Relevance to Diagnosis/Treatment of Parkinson’s Disease:
The current pharmacological approach to PD is based on the relief of symptoms, but does not stop the disease progression. In this project, we explore a new approach to neuroprotection based on targeting the transcription factor Nrf2 pharmacologically with sulforaphane. Our project attempts to identify Nrf2 as a new target to endorse a neuroprotective therapy alone or in combination with levodopa.
This study will provide important information on the relevance of phase II reactions in PD pathology. We expect that induction of phase II response in brain will prevent key pathogenic processes that lead to dopaminergic neuron loss in PD, including oxidative and inflammatory stress. If these studies are positive they will have identified Nrf2 as a new target to stop disease progression in PD and will have identified sulforaphane as a starting drug to endorse a Nrf2-based therapy to clinic.

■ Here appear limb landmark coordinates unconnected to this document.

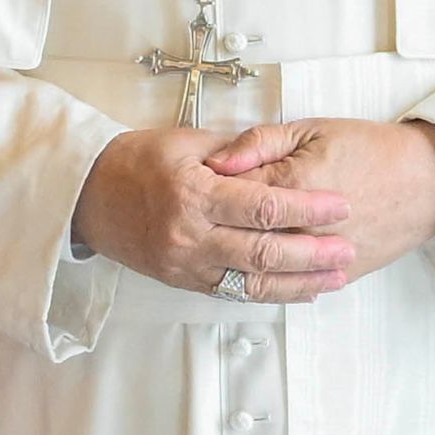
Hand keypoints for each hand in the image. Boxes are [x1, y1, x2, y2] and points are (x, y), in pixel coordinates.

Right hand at [74, 123, 357, 299]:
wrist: (87, 195)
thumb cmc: (137, 161)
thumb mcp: (187, 141)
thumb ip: (238, 152)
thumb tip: (284, 158)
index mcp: (194, 193)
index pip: (264, 206)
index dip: (308, 209)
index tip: (341, 206)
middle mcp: (190, 235)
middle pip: (265, 252)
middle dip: (313, 254)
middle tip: (347, 249)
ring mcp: (186, 265)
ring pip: (253, 282)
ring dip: (299, 283)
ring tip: (335, 278)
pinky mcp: (183, 281)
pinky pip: (234, 293)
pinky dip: (271, 293)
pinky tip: (300, 290)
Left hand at [204, 119, 434, 284]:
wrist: (428, 181)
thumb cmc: (372, 149)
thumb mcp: (313, 129)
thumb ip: (260, 142)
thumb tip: (218, 160)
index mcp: (290, 184)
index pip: (230, 193)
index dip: (208, 191)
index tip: (192, 186)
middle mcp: (301, 227)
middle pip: (239, 236)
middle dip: (213, 231)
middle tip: (196, 223)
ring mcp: (319, 255)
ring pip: (261, 270)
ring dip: (232, 262)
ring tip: (215, 252)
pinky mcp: (337, 273)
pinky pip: (292, 287)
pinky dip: (267, 283)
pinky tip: (247, 275)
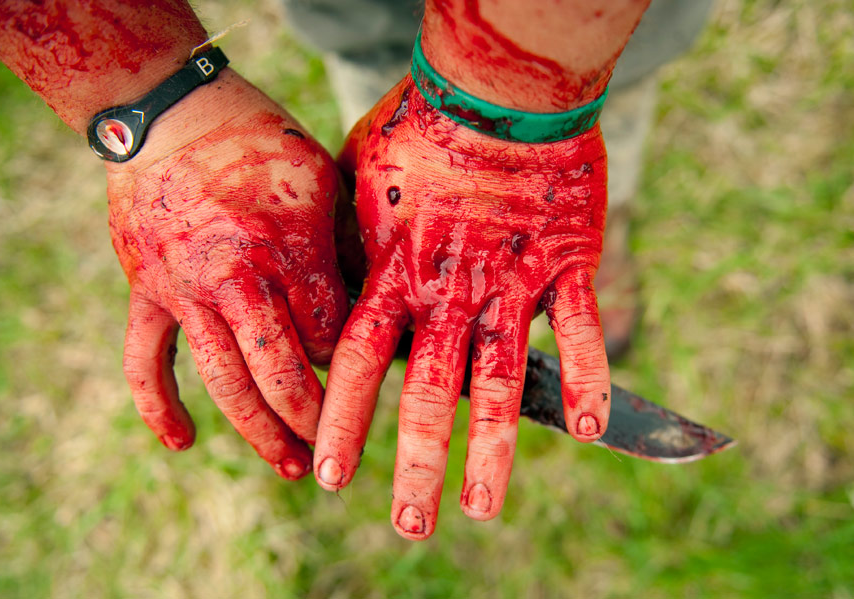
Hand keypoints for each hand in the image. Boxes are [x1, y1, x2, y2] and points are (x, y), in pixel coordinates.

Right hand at [107, 70, 347, 478]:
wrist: (169, 109)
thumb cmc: (260, 139)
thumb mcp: (321, 182)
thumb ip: (339, 247)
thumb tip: (371, 302)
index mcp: (290, 249)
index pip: (331, 336)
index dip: (350, 365)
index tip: (362, 379)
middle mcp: (239, 278)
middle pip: (284, 373)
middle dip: (314, 419)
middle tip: (336, 454)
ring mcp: (186, 290)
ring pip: (225, 381)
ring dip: (258, 431)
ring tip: (289, 467)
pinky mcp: (145, 291)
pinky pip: (145, 361)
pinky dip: (158, 406)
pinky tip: (181, 442)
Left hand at [314, 77, 610, 536]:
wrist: (495, 86)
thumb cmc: (418, 127)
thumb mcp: (357, 180)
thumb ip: (346, 241)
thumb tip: (327, 285)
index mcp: (394, 270)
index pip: (357, 360)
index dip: (343, 421)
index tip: (332, 475)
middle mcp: (448, 289)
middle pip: (430, 391)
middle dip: (417, 463)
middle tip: (410, 524)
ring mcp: (510, 280)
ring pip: (501, 379)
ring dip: (493, 451)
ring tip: (481, 507)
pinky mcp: (567, 263)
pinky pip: (584, 331)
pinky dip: (591, 380)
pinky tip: (592, 430)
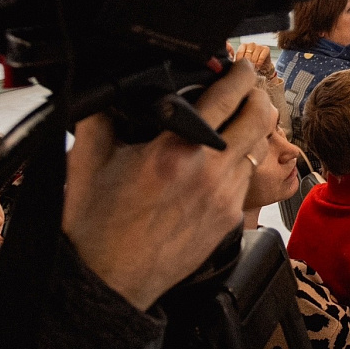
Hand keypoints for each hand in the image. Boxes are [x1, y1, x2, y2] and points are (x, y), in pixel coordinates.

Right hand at [62, 60, 278, 309]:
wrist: (107, 283)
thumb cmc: (95, 227)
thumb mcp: (88, 159)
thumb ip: (103, 114)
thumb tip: (111, 85)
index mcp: (176, 151)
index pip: (228, 96)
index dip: (240, 73)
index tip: (239, 65)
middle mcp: (209, 173)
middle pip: (261, 117)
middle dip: (257, 95)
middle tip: (245, 88)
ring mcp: (225, 198)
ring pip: (260, 148)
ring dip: (252, 129)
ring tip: (234, 121)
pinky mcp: (229, 219)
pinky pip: (247, 177)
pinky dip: (240, 161)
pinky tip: (219, 159)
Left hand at [229, 41, 275, 79]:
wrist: (263, 67)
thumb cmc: (251, 64)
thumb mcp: (243, 62)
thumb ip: (237, 61)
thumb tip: (231, 64)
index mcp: (243, 46)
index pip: (240, 53)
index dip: (240, 61)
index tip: (241, 67)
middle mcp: (251, 44)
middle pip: (247, 54)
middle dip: (247, 63)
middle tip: (248, 69)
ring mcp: (259, 46)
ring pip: (254, 55)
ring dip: (253, 63)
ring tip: (253, 68)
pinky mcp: (266, 49)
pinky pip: (261, 56)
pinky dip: (259, 62)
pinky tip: (258, 66)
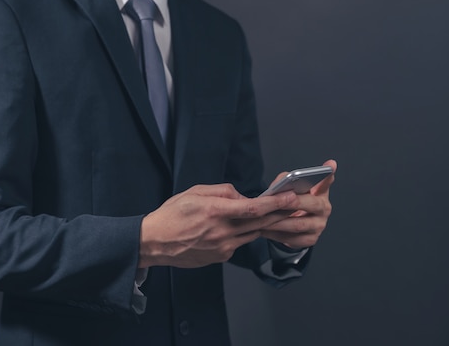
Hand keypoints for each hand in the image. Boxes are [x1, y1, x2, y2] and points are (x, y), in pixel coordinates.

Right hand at [139, 183, 299, 267]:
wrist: (154, 243)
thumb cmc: (171, 215)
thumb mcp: (193, 192)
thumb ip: (221, 191)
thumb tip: (241, 196)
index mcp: (215, 211)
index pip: (253, 208)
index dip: (275, 203)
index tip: (290, 197)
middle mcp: (222, 231)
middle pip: (259, 223)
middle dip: (278, 213)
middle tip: (293, 205)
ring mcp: (223, 247)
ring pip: (251, 234)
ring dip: (262, 224)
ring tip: (269, 214)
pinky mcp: (221, 257)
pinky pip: (239, 243)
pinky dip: (241, 234)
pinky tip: (233, 229)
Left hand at [261, 160, 336, 248]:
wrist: (291, 225)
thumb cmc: (291, 203)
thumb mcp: (290, 188)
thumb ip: (285, 181)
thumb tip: (280, 184)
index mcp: (320, 193)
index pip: (326, 182)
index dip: (328, 175)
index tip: (330, 165)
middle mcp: (324, 209)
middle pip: (311, 205)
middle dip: (291, 202)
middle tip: (276, 201)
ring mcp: (319, 226)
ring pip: (298, 224)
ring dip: (279, 222)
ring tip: (263, 218)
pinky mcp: (310, 240)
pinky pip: (292, 238)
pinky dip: (276, 234)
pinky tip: (263, 229)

Dopaminergic neuron loss and exacerbated neuroinflammation are events tightly involved in PD pathology that may result from an inadequate response to toxic, oxidant or inflammatory agents in the basal ganglia. The current pharmacological approach to PD is based on the relief of symptoms, but does not stop the disease progression. In recent years a protein termed Nrf2 has been characterized as critical regulator of the cell response to oxidative stress. It induces expression of a group of antioxidant, antixenobiotic and cytoprotective genes that include limiting enzymes of glutathione synthesis (GCL-C), NADPH quinone oxidoreductase (NQO1) and heme oxygenase-1 (HO-1), the so-called phase II response. There are compelling evidences from basic and clinical studies indicating that the phase II response is impaired in PD. Interestingly, this impairment might be restored with SFN, a natural compound obtained from broccoli sprouts, that, as found in this study, induces a phase II response in ventral midbrain and STR though activation of Nrf2.
In this project we studied if pharmacological intervention on Nrf2 might provide a brain protective therapy for PD. The effects of SFN were analyzed in mice exposed for five consecutive days to MPTP (methyl-4-phenyl-1,2,5,6-tetrahydropyridine), a toxin that causes a form of Parkinson's disease in humans, primates and mice. Indeed, already 3 days after the first MPTP injection we observed a significant decrease in the number of dopaminergic neurons in the mouse SN and dopaminergic denervation of STR. Importantly, these changes were more severe in MPTP-only treated mice than in animals treated with MPTP and SFN. Moreover, these effects were associated with the reduced numbers of microglial cells and astrocytes in VMB and STR, what suggests a smaller glial scar and a smaller damage in the animals exposed to MPTP and SFN injections. Additional analysis of the on-going inflammatory reactions allowed us to find out that sulphoraphane efficiently reduced the mRNA levels of pro-inflammatory cytokines, IL-6 and TNF-alpha, in STR. These protective effects of SFN were parallel to the induction of phase II response. We noted increased levels of HO-1, NQO1 and GCL-C proteins. At least for HO-1 this increase was more evident in astrocytes, further supporting role of this glial cell type in nurturing and protecting neurons against oxidative stress.
In summary, pharmacological targeting of Nrf2 with SFN reduced dopaminergic neuron death, gliosis and neuroinflammation following MPTP treatment and it might be effective in the therapy of PD in humans.